═════ ТЕКСТ ДЛЯ ЧТЕНИЯ

Ну, я в этом твердо уверен, — говорит он. — Падение языка влечет за собой падение человека.
Я спрашиваю, считает ли он, что Америка уязвима для тиранов.
Для тиранов не знаю, для демагогов — да.
Из-за того как в нашей культуре используют язык?
Да. Ну, конечно. И я думаю, сегодня множество механизмов участвует в разрушении языка, в ослаблении нашей способности выражать свои мысли. Легко винить в этом телевидение, бульварные газеты и так далее. Но я считаю, что проблема гораздо глубже и гораздо опаснее. Просто потому, что нас становится все больше и больше, а из-за этого мы… как бы сказать?., мы обращаем все меньше внимания друг на друга. Все чаще мы склонны выбирать кратчайший путь или…
Общий знаменатель?
Да. Общий знаменатель. Отсюда и опасность
Когда Бродский находит точное слово, лицо у него светлеет. Он обладает странной поэтической особенностью: воспринимает слова как вещи, как обретенные предметы или дары.
Конечно, политики хуже всех, — произносит он с каким-то смирением. — Жаль, ведь в девятнадцатом веке политическая риторика была высоким искусством. Начнем с того, что сегодня речи пишут специальные люди. Недавно же был случай: сенатор…
Байден. Джозеф Байден.
Байден. Человек, который пишет для него речи, заимствовал аксессуары у другого политика, из-за океана, из Англии. По-моему, это было невозможно не заметить. Самое худшее — слова, которые вкладывают в чужой рот. Правда? Политик становится в лучшем случае актером, который произносит текст. Но интересна форма плагиата. Ведь плагиатом занимался не политик. Он его только представил. Может быть, это исключительный случай, хотя я и сомневаюсь. Наверное, он единственный, кого поймали.
Да, тот, кто пишет речи для другого политика.
Верно. В этом есть красота. Я думаю, для того человека плагиат, наверное, был узаконенным. Во-первых, он считал: "Ну, это за океаном. Кто меня поймает?" Видимо, он чувствовал себя в безопасности, потому что это английский политик. И он, по-видимому, сказал себе: "Вот хороший язык". И конечно, язык того политика тоже написан спич-райтером.
Во время этого отступления я вижу, что Бродскому почти смешно идти по следу авторов в бесконечность.
Так мы и доберемся до дна, — добавляет он, как будто мы в санях, мчащихся вниз по скользким склонам политической риторики.
Но внезапно он становится напряженно-сосредоточенным.
И еще одну вещь нельзя упускать из виду, — говорит он. — Политику, чтобы убедить людей, что он хорош для них, приходится снижать планку, если у него вообще есть планка. Он приспосабливает свой словарь к избирателям. Вот здесь и начинается лингвистическое преступление. Я думаю, это ужасно.
Бродский замолкает и откидывается на спинку кресла.
Я стрельну у вас сигарету.
Вы пытаетесь бросить?
Конечно.

══════════

» **ЗАДАНИЕ**:
Что могло бы идти дальше в интервью с Бродским о языке и политике? Допишите продолжение, начиная сразу после последней реплики.

═════ ИСХОДНЫЕ ДАННЫЕ

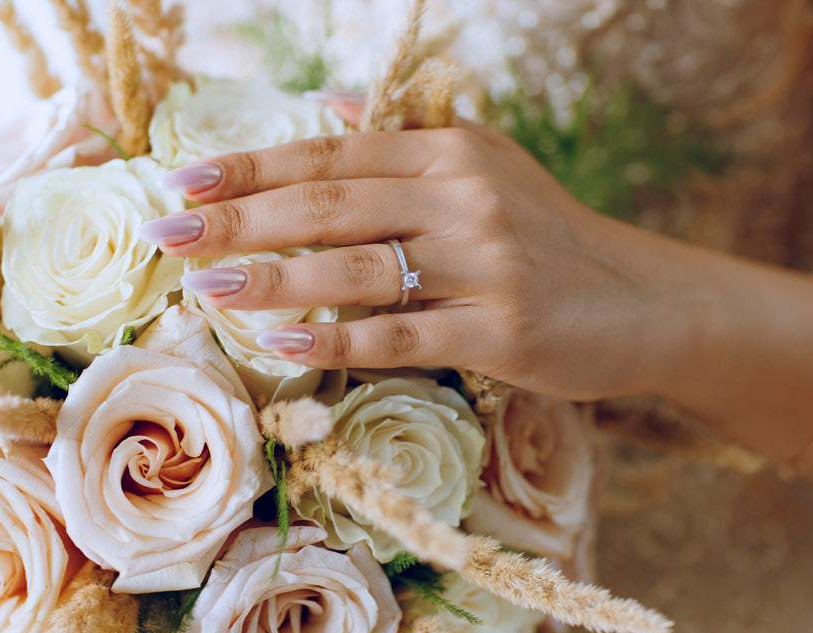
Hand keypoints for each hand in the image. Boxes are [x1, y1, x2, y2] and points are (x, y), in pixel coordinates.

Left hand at [140, 124, 681, 400]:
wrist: (644, 301)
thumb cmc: (549, 238)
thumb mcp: (487, 168)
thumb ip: (403, 140)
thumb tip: (325, 109)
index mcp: (448, 153)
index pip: (330, 157)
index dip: (252, 168)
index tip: (184, 184)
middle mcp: (462, 197)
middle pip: (330, 206)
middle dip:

══════════

» **ПИСЬМЕННЫЙ ОТВЕТ**:
В сорок семь лет у него серьезные проблемы с сердцем. Я наблюдаю, с каким искусством он зубами вытягивает фильтр из оболочки. Рассказываю ему о недавно прочитанной статье, где утверждалось, что причина, по которой мало кто в наше время читает поэзию, состоит в том, что не хватает "общественной" поэзии. Спрашиваю, проводит ли он различие между личной и общественной поэзией.
Нет, — говорит он твердо. — Я думаю, что поэзия делает прилагательные бессмысленными. Это либо поэзия, либо нет. Нет общественной поэзии, личной поэзии, женской поэзии, негритянской поэзии. Мне эта формулировка кажется по меньшей мере неточной. В любом обществе аудитория у поэзии… ну, в среднем, один процент населения. Но если посмотреть на количество поэтических вечеров на всей территории Америки в любой отдельно взятый день, получится вполне утешительная цифра.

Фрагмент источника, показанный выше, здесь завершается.